De vraag of is je daarmee voeling hebt. Als dat zo is, sta je in een gemeenschap die uit deze ervaring leeft “totdat Hij komt”. Ik zie niet goed hoe het zonder die gemeenschap kan, ik denk dat het met de ‘verhalen sec’ niet kan. Waar er echt uit geleefd wordt, tref je hoopvolle en vreugdevolle mensen (in al hun droefenis). We hebben elkaar nodig, juist omdat we beperkt, sterfelijk zijn. Thomas heeft alles gezien en doorleefd: die onvoorwaardelijke liefde én de kwaadaardigheid, de barbarij, de slechtheid van ons mensen die dat ultiem goede kapot maakt. Vermorzelt. Hij zag zijn hoop de bodem ingeslagen.
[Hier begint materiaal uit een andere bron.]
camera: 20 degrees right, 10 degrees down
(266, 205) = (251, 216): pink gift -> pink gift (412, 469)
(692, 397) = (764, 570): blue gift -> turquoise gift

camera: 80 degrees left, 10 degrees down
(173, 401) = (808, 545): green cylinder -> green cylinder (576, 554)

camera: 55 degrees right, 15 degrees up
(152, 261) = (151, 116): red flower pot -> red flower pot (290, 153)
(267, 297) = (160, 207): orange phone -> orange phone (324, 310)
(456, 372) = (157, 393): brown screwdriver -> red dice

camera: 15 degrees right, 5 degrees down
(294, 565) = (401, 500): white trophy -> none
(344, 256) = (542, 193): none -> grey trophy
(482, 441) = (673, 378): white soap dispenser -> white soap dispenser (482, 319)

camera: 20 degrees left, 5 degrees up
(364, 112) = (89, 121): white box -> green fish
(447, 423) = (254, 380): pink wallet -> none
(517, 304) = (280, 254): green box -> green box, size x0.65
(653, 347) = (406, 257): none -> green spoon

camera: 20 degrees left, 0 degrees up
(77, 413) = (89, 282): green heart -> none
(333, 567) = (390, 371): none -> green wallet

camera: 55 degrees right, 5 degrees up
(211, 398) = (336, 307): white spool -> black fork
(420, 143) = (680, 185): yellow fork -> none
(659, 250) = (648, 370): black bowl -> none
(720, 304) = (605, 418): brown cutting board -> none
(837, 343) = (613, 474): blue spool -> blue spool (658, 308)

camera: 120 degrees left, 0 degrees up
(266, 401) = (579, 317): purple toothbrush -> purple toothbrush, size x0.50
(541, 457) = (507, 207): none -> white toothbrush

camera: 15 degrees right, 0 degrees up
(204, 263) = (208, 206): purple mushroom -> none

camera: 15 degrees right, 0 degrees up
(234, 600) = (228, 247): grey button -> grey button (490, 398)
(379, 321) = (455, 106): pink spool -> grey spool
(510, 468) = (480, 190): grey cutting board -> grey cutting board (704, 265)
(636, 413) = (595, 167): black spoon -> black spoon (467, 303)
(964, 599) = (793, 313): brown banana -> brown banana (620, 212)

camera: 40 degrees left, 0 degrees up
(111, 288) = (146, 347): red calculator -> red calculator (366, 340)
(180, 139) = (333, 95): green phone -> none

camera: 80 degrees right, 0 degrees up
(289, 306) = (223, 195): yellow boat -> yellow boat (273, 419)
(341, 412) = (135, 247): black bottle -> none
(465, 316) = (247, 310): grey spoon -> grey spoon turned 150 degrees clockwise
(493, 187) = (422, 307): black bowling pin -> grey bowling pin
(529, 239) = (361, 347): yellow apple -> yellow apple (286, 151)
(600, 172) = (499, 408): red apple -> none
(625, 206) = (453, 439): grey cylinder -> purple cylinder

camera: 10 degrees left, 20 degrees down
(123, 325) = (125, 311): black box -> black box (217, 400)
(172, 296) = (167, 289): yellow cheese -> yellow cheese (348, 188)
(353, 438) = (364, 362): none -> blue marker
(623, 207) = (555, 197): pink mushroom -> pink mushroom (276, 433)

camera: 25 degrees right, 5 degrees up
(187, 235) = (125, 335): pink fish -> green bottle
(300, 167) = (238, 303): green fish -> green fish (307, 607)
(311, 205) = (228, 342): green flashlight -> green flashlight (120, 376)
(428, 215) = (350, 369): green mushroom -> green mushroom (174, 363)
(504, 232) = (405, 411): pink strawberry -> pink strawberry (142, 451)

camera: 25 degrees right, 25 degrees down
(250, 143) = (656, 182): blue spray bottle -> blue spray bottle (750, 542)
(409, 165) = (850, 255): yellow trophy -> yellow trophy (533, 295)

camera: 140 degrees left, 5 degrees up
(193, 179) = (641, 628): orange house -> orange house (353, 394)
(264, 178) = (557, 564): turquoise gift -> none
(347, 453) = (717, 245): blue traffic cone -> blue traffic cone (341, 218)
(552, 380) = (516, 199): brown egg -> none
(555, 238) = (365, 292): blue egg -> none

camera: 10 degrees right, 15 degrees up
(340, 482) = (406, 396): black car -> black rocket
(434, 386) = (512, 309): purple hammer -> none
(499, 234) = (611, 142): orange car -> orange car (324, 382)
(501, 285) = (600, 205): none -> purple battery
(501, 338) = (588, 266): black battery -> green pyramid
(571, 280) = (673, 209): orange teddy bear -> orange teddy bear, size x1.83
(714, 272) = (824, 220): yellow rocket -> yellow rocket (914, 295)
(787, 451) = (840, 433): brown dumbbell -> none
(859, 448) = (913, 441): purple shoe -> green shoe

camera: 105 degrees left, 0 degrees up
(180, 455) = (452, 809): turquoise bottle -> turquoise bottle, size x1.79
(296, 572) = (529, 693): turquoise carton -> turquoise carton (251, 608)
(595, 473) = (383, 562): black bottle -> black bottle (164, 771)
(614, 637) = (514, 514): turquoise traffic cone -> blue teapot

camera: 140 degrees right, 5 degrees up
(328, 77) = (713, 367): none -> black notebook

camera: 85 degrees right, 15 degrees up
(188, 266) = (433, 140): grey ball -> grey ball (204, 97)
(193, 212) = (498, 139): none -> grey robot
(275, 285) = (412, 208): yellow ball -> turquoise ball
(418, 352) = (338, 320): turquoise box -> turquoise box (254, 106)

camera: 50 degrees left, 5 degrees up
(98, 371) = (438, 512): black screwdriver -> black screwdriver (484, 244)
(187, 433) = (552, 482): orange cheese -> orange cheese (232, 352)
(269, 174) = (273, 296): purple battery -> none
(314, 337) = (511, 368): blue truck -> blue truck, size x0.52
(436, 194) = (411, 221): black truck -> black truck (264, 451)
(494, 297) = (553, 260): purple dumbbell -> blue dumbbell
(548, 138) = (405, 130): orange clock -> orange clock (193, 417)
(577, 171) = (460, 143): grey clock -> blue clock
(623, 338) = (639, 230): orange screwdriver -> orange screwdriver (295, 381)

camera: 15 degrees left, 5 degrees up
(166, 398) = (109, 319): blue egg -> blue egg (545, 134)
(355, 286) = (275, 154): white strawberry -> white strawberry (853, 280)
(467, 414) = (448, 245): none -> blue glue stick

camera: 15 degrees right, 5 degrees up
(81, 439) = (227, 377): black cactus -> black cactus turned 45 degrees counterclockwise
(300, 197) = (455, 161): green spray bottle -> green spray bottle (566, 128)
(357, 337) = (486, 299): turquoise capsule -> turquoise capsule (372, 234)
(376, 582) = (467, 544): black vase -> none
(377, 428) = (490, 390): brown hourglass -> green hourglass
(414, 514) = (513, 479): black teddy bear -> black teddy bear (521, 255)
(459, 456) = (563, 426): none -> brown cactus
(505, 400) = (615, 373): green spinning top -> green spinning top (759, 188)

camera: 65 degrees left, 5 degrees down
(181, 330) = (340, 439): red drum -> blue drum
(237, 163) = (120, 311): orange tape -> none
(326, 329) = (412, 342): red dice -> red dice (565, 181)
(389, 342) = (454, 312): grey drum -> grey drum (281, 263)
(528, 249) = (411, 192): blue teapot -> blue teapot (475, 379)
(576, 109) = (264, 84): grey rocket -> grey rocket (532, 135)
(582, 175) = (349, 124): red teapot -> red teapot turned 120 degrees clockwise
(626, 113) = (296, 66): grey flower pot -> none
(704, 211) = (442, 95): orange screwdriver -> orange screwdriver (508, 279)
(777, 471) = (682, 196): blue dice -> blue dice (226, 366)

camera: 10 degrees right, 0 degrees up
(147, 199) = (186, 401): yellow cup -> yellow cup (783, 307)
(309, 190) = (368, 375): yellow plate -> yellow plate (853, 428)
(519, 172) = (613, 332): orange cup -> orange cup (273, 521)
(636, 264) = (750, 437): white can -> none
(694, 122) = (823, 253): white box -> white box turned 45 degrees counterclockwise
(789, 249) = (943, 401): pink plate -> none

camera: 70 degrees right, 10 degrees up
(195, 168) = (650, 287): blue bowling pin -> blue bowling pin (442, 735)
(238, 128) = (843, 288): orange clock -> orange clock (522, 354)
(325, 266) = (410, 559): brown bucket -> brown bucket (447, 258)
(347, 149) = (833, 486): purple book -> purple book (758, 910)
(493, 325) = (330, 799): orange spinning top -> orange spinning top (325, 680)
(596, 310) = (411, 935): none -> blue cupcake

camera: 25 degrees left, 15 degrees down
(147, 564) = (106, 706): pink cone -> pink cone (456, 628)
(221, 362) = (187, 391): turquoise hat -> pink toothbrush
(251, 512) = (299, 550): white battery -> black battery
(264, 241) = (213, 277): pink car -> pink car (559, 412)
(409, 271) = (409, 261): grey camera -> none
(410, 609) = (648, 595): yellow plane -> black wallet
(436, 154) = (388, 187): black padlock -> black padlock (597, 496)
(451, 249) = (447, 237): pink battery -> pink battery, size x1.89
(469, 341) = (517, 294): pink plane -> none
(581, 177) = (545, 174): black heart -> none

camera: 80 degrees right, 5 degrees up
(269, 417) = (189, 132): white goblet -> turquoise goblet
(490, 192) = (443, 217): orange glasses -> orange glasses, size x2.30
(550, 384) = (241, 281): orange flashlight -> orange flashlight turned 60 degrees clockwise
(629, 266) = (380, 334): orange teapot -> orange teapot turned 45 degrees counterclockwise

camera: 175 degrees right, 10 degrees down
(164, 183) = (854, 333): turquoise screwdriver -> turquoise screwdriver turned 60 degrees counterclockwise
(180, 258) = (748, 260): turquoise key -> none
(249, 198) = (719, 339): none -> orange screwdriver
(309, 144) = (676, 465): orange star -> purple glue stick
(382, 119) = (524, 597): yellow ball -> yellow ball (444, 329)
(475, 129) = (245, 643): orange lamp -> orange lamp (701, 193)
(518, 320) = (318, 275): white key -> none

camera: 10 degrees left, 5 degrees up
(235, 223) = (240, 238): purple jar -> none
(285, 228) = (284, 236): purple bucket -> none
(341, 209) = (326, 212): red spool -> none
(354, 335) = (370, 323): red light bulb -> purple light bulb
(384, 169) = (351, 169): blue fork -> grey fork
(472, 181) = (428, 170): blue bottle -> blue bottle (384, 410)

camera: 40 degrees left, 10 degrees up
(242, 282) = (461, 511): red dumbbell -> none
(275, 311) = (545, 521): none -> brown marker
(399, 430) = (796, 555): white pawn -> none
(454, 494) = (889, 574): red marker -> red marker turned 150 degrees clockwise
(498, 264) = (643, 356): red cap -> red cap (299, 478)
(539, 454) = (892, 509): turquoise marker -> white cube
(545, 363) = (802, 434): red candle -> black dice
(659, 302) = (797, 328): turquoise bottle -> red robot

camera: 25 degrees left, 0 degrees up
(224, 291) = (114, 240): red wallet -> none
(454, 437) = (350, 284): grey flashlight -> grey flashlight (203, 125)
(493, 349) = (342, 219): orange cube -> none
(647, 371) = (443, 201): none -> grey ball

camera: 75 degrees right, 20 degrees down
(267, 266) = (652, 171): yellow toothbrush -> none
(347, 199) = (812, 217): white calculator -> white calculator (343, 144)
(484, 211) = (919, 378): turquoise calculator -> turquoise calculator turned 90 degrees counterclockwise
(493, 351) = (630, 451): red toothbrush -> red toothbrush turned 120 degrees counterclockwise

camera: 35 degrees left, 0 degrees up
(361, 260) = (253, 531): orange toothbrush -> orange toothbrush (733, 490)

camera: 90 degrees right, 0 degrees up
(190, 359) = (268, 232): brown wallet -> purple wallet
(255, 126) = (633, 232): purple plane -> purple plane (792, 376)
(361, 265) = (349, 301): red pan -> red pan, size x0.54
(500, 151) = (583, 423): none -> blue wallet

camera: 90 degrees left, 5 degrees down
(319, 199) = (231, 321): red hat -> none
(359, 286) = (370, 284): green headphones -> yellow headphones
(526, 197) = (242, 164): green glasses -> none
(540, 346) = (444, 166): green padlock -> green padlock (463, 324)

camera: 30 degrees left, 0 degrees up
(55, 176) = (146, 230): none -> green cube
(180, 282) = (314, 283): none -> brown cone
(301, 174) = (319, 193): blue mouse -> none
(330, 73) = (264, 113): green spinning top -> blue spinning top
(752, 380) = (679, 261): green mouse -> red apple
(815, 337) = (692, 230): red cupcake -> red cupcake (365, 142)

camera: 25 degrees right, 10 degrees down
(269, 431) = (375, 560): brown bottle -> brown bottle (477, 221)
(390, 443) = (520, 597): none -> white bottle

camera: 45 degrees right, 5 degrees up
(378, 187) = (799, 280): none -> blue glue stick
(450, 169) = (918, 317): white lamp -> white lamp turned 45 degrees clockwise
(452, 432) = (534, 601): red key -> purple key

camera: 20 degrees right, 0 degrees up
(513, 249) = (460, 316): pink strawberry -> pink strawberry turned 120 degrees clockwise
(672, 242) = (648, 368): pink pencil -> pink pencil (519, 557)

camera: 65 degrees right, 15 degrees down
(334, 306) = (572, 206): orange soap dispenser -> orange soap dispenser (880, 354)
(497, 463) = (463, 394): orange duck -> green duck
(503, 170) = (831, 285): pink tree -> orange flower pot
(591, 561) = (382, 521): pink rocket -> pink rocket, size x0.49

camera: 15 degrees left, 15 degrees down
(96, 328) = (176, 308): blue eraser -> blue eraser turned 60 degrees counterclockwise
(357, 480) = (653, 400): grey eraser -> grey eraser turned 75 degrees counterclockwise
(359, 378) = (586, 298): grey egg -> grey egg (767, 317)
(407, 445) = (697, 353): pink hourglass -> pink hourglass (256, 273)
En dan is daar de Heer zelf. Die die muur van wanhoop openbreekt. En er is gemeenschap om Jezus heen: Niet alles is tevergeefs. Er is werkelijk hoop. Zij leeft uit de ervaring dat Hij Leeft. En dat ‘de’ Mens met hem leven zal. Het Lot van de mensheid is geen blinde macht. Je kúnt er uit op staan en een hoopvol mens worden. Niet op grond van prognoses en statistiek. Maar uit de Adem van de Levende Geest van God, die Hij over deze gemeenschap blies en aan haar meegaf. Daar kúnnen we ons eigen verhaal invlechten, in alle verhalen die deze gemeenschap nog altijd vertelt. Guillaume van der Graft schrijft: ‘Tussen het zingende kerkvolk’ Soms, als ze hun longen te boven zingen, het dak bol staat van geluid, kijk ik mijn ogen uit: alles verandert, de dingen staan stil te dansen, het altaar haast swingende, pinkstertongen worden de kaarsen en de gezichten van de gewoonste stervelingen glanzen van licht. Ik verwonder mij tot ik versta: zonder die tranen in mijn ogen had de wereld zich niet bewogen, gingen de dingen niet opgetogen al dat geloven achterna. (Mythologisch, p. 601).
Houten, Martin Snaterse
Zegen Als u vanhier gaat, weet dat Gods liefde nooit ver weg is. Soms is het ons gegeven een intens moment van verbondenheid te ervaren. Laten we zo’n moment koesteren als een rijke bron van inspiratie. Soms beleven wij een periode van afstand en kan het bestaan moeizaam zijn. Laat het verlangen nooit sterven, naar het thuiskomen bij God. De genade van onze Heer Jezus Christus, 4
de liefde van God, de gemeenschap van de Heilige Geest, met jullie allen.